Illustration of woman on left and man on right with a pink heart above their heads between them.

Murphy's illustration of his wife and himself

Brendan Murphy (MDES '94) jokes that in many respects, he and his wife, Catherine Larimer (MDES '94), were an arranged marriage via their faculty advisors, Robert Probst, Heinz Schenker, and Dennis Puhalla. “They smartly started us at the beginning, taking introductory typography, drawing, and color theory classes,” Brendan says. “Neither of us have an undergraduate design degree so we were really a graduate experiment.”

With a lot of catching up to do in comparison to their “younger more experienced” undergraduate counterparts, Brendan and Catherine leaned on each other for support, spending many long days and nights in the studio, packing five years of learning into two.

But their lives didn’t always point to design. Prior to their accelerated years at DAAP, Brendan and Catherine were in different parts of the world.

Brendan, originally from Dublin, Ireland, first came to the U.S. on a track scholarship at Pittsburg State in Kansas where he studied commercial printing. After graduating, he returned to Dublin where he worked at a small design firm, took life-painting classes in the evening, and dreamed about the next big thing.

Meanwhile in Cincinnati and The Big Apple, Catherine received her BBA (Bus `81) and MBA in Finance, followed by a decade of work as an investment banker in New York City.
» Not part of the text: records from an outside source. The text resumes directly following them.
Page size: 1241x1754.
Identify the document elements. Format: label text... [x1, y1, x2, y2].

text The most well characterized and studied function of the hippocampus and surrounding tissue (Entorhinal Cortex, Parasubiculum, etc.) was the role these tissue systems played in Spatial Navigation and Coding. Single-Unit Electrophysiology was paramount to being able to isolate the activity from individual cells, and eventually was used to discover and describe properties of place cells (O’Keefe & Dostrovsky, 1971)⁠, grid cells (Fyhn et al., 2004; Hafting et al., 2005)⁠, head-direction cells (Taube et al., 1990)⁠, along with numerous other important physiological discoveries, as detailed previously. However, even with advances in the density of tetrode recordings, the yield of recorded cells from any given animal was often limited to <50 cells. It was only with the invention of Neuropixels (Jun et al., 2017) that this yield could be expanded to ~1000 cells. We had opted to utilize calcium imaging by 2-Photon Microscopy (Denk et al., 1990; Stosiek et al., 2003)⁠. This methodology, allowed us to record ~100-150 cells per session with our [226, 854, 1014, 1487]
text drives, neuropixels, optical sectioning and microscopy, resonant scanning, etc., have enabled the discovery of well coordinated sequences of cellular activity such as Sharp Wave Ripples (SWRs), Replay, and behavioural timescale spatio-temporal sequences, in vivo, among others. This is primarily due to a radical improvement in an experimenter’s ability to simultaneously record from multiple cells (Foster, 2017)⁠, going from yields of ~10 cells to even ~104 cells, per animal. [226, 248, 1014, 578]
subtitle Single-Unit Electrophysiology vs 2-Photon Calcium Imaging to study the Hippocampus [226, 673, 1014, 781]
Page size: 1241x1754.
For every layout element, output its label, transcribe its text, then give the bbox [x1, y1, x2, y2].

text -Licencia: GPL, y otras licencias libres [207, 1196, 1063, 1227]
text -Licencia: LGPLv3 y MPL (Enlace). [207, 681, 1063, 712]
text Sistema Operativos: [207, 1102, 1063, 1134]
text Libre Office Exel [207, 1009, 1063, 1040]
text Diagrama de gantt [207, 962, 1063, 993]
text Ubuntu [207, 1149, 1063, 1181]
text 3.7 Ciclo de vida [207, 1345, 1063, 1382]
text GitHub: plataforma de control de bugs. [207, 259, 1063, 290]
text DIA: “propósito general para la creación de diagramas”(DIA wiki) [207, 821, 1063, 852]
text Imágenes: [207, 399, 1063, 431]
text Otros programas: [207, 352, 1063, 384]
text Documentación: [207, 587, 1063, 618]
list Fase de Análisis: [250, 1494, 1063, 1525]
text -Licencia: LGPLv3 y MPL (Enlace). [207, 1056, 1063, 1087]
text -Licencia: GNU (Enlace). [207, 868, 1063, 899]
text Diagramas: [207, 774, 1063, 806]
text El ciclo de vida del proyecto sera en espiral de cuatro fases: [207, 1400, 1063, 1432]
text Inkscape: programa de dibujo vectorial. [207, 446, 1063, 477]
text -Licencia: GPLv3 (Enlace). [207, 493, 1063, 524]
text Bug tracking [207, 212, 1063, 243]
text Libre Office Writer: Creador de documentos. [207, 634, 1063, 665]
In the midst of figuring out her next steps career-wise, she took introductory design classes at Parsons the New School where she realized her next professional leap would be an unconventional one.

While DAAP was always on their respective radars, it took learning of the flexible graduate program to ultimately seal the deal. And after diving headfirst into the program, the closeness that is fostered through DAAP’s shared studios, group critiques and collaborative projects created a strong foundation for their growing friendship. And they learned quickly to appreciate each other’s strengths and compensate for each other’s weaknesses.

“Brendan, who had more design experience than I did, patiently helped me to open up the left side of my brain and think less literally and more abstractly,” Catherine says.

They found that their shared passion for design was also met with the same values, work ethic and life goals that opened the door for a true partnership. And in the midst of their budding relationship, they were building lifelong friendships among their classmates and teachers.

 “For a relationship to work, you need to work at it,” Brendan offers.

And work they have.

After maintaining a long-distance relationship between Cincinnati and Connecticut immediately following graduation, the two finally ended up in New York. Together. And while both pursued freelance while exploring different studios and areas of graphic design, they were married one lunch hour and have remained each other’s constant ever since.

Still in New York City, each has taken their own approach to design over the past 24 years. Catherine, comfortable with working for herself, has maintained her own studio and clients. Brendan, preferring the collaborative nature of a larger studio, has been working for Lippincott since 1995 specializing in brand identity.

 “As our relationship has grown and matured, it’s been important to respect the differences that both partners have. And we’ve never, ever underestimated the importance of patience and compromise,” Catherine says.

When asked what’s been key in the success of their relationship, Brendan reflects, “A sense of humor, patience, shared values, and respect – All of which we learned raising our kids, Aran and Rowan. And, love comes in many forms, most especially in hand-knitted sweaters and wool socks.”

And while their paths to each other were on roads less travelled, they’d take those roads again, every time.